Show HN: I taught LLMs to play Magic: The Gathering against each other
A developer has trained Large Language Models to play Magic: The Gathering, leveraging the open-source XMage platform to navigate the game's intricate rules and strategic depth. This "Show HN" project demonstrates current AI capabilities in complex, information-rich environments, even if the models still make blunders. The Hacker News community is captivated by the potential for AI to simulate strategic games and assist human players with deck evaluation and opponent practice.
The Lowdown
Mage-bench is an ambitious project that has successfully taught Large Language Models to play Magic: The Gathering. By forking the open-source XMage platform, the project allows LLMs to engage in full-fledged Magic games across various formats, making complex strategic decisions just like human players. The system presents the current game state and available actions to the LLMs, which then choose their moves, with the game engine enforcing all rules without simplification.

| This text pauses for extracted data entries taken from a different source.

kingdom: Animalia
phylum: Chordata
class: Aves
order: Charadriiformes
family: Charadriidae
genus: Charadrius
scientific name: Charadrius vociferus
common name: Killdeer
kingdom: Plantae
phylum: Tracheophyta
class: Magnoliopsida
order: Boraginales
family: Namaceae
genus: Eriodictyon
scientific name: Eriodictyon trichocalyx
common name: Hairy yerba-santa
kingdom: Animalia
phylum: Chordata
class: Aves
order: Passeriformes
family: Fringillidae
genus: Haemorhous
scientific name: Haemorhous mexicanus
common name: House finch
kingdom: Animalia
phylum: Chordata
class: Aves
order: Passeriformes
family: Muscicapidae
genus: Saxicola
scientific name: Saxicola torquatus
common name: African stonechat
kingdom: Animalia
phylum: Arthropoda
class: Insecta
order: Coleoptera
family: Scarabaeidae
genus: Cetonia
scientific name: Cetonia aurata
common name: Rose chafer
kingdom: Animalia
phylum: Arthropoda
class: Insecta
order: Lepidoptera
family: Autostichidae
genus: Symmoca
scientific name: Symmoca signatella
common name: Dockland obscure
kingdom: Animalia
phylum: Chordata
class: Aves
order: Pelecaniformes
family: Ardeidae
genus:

- The system utilizes the XMage game server, ensuring full adherence to Magic's extensive ruleset, rather than simplified versions.
- LLMs are responsible for every decision point in a game, from initial mulligans to casting spells, engaging in combat, and even attempting "politics" in multiplayer formats.
- The platform supports popular Magic formats including Commander, Standard, Modern, and Legacy, offering a wide range of strategic environments.
- While the system currently focuses on benchmarking less expensive models, it notes that frontier models have artificially low ratings due to limited game data.
- The project provides a public leaderboard, game replays, and detailed architecture explanations, along with its GitHub repository.
This initiative provides a fascinating benchmark for LLM capabilities in highly complex, dynamic, and partially-hidden information environments, offering a glimpse into the future of AI in strategic gaming.
The Gossip
AI's Strategic Edge: Deck Testing and Opponent Simulation
Many commenters immediately saw the practical application for Magic players. They envision LLMs piloting user decks for rigorous testing, providing valuable data on mana curves, threat assessment, and optimal card draw. The idea of a strong, consistent AI opponent for competitive practice, capable of offering blunder analysis akin to chess engines, resonated strongly. The author confirms this utility by implementing blunder analysis.
Language Model Limitations: Hallucinations and Hidden Information Hurdles
Despite the impressive feat, critical analysis highlights significant challenges for current LLMs in handling Magic's complexity. Commenters observed that agents frequently "hallucinate" or forget card details, misinterpret effects, and struggle with nuanced strategic evaluations, especially in games with high variance and private information (like hidden hands). The author acknowledges these issues, noting improvements but also the ongoing struggle with balancing context size and managing tool use effectively.
The Purpose of Play: Automating Entertainment vs. Utility
A philosophical debate emerged regarding the value of using LLMs for "entertainment" activities. Some questioned if these projects were merely "toy applications," suggesting AI should focus on automating life's "unpleasantries" instead. However, many defended the pursuit, arguing that game AIs are a harmless and even beneficial application, providing new forms of entertainment, benchmarking, and tools for human players without detracting from the inherent joy of the game.